Justice Ruth Bader Ginsburg says she’s not surprised that Southern states have pushed ahead with tough voter identification laws and other measures since the Supreme Court freed them from strict federal oversight of their elections.
Ginsburg said in an interview with The Associated Press that Texas’ decision to implement its voter ID law hours after the court struck down a key provision of the Voting Rights Act last month was powerful evidence of an ongoing need to keep states with a history of voting discrimination from making changes in the way they hold elections without getting advance approval from Washington.
The Justice Department said Thursday it would try to bring Texas and other places back under the advance approval requirement through a part of the law that was not challenged.
“The notion that because the Voting Rights Act had been so tremendously effective we had to stop it didn’t make any sense to me,” Ginsburg said in a wide-ranging interview late Wednesday in her office at the court. “And one really could have predicted what was going to happen.”
The 80-year-old justice dissented from the 5-4 decision on the voting law. Ginsburg said in her dissent that discarding the law was “like throwing away your umbrella in a rainstorm because you are not getting wet.”
Just a month removed from the decision, she said, “I didn’t want to be right, but sadly I am.”
She spoke a day before Attorney General Eric Holder said the Obama administration will open a new front in the battle for voter protections in response to the court’s decision.
Holder said the first move would be to ask a federal court in San Antonio to require Texas to obtain advance approval before putting in place future political redistricting or other voting changes.
“Even as Congress considers updates to the Voting Rights Act in light of the court’s ruling, we plan, in the meantime, to fully utilize the law’s remaining sections to ensure that the voting rights of all American citizens are protected,” Holder said in a speech to the National Urban League in Philadelphia.

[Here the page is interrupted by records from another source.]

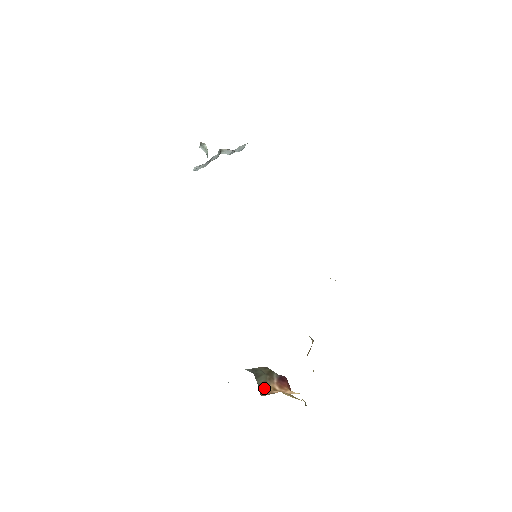
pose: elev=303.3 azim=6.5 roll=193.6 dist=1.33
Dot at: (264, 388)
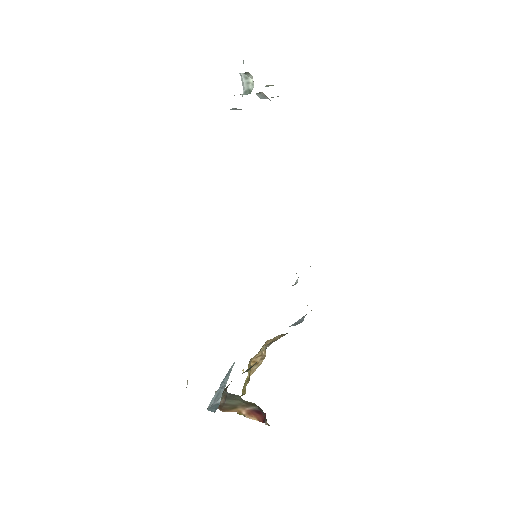
Dot at: (230, 408)
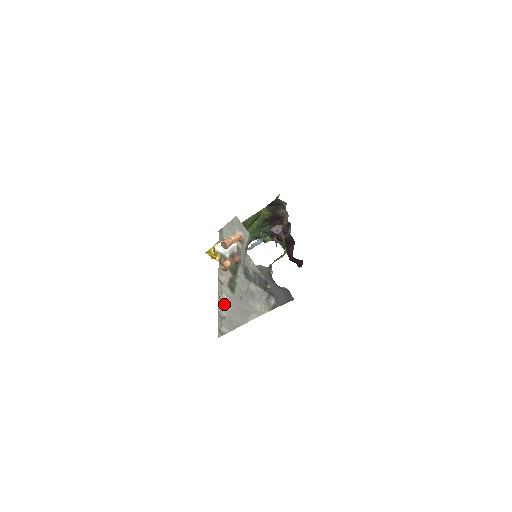
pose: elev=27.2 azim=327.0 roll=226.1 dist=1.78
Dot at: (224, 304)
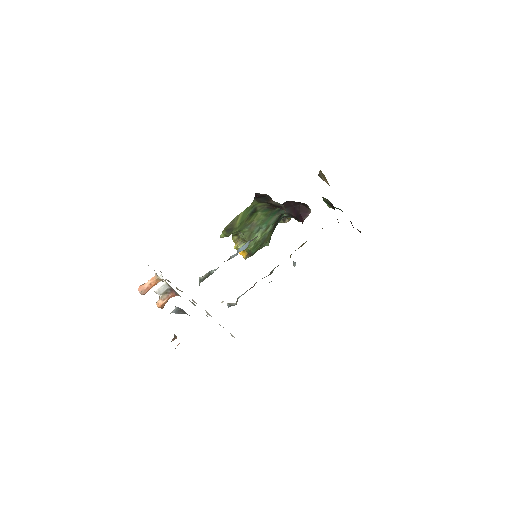
Dot at: occluded
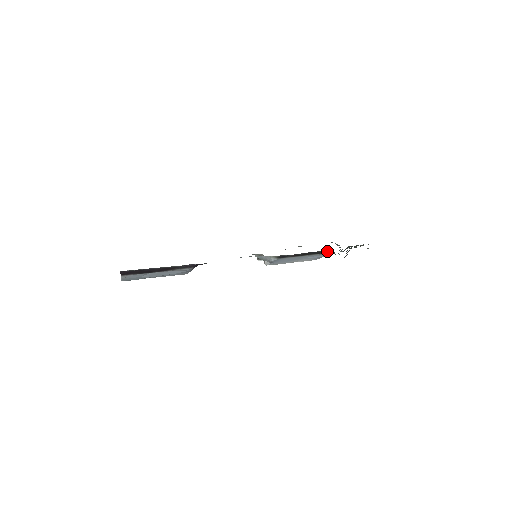
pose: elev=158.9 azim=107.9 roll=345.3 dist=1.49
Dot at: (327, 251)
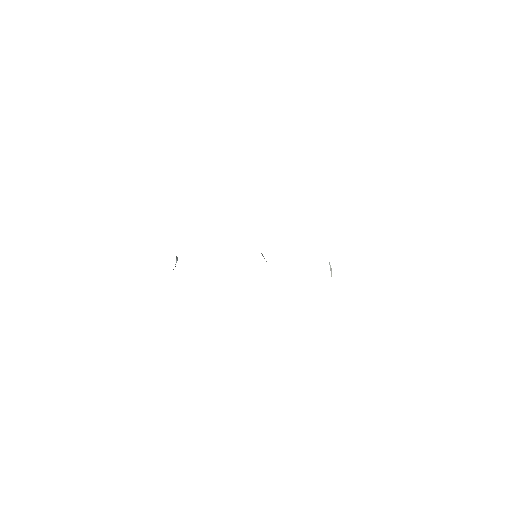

Ginsburg and the administration were on the losing side of the June 25 ruling in which the court effectively gutted what civil rights advocates have called the law’s crown jewel, the advance approval requirement. It applied to 15 mainly Southern states.
The decision, written by Chief Justice John Roberts, said it was no longer fair to subject those jurisdictions to strict federal monitoring based on data that is at least 40 years old. The extraordinary intrusion on state power to conduct elections could only be justified by current conditions, Roberts said.
“There is no denying, however, that the conditions that originally justified these measures no longer characterize voting in the covered jurisdictions,” he said.
Roberts relied heavily on another decision from 2009 in which the justices essentially left the law alone while warning Congress about serious problems with the data and urging lawmakers to do something about it. They didn’t.
In that case, Ginsburg joined Roberts and every justice but Clarence Thomas to leave prior approval in place.
Ginsburg said she probably shouldn’t have done that. “I think in the first voting rights case, there was a strong impetus to come down with a unanimous decision with the thought that maybe Congress would do something about it before we had to deal with it again,” she said. “But I suppose with the benefit of hindsight, I might have taken a different view.”
Notably, when the court in late June ruled narrowly in a challenge to the University of Texas’ race-conscious admissions program, Ginsburg was the lone dissenter. Two other liberal justices joined with the conservatives in a decision that left in place affirmative action in college admissions but also called on federal judges to examine those plans more closely.
“Time will tell,” she said, whether affirmative action will meet a fate similar to that of the Voting Rights Act. Justice Lewis Powell’s opinion in the Bakke case in 1978 has been the blueprint for affirmative action plans ever since, she said. “And now it remains to be seen. We’ll have to wait for the next case.”
She also spoke about the court’s 5-4 ruling, in which she was in the majority, to strike down part of the federal anti-gay marriage law that Congress passed in 1996. Ginsburg couldn’t resist taking a dig at her good friend and ideological opposite Antonin Scalia, who voted to uphold that law and strike down the voting rights law.
“Scalia, who really takes after the court for taking over legislative turf in same-sex marriage, doesn’t make a whimper in voting rights, which passed 98 to nothing in the Senate and 330 to something in the House. I didn’t put that to him, but surely he’s going to be asked the question, ‘How do you distinguish the two?'” she said.
As the court’s oldest justice and with an early surgery for pancreatic cancer in 2009, Ginsburg is accustomed to questions about her health. She has broken a pair of ribs in consecutive springs but has not missed any time on the job. She exercises regularly and is traveling extensively this summer, including to Cooperstown, N.Y., in pursuit of her favorite pastime, opera.
She also did not shy from discussing, in her words, “when is she going to retire?”
“My answer is, as long as I can do the job full steam, I will,” Ginsburg said. “At my age, you can’t say, you have to go year by year.”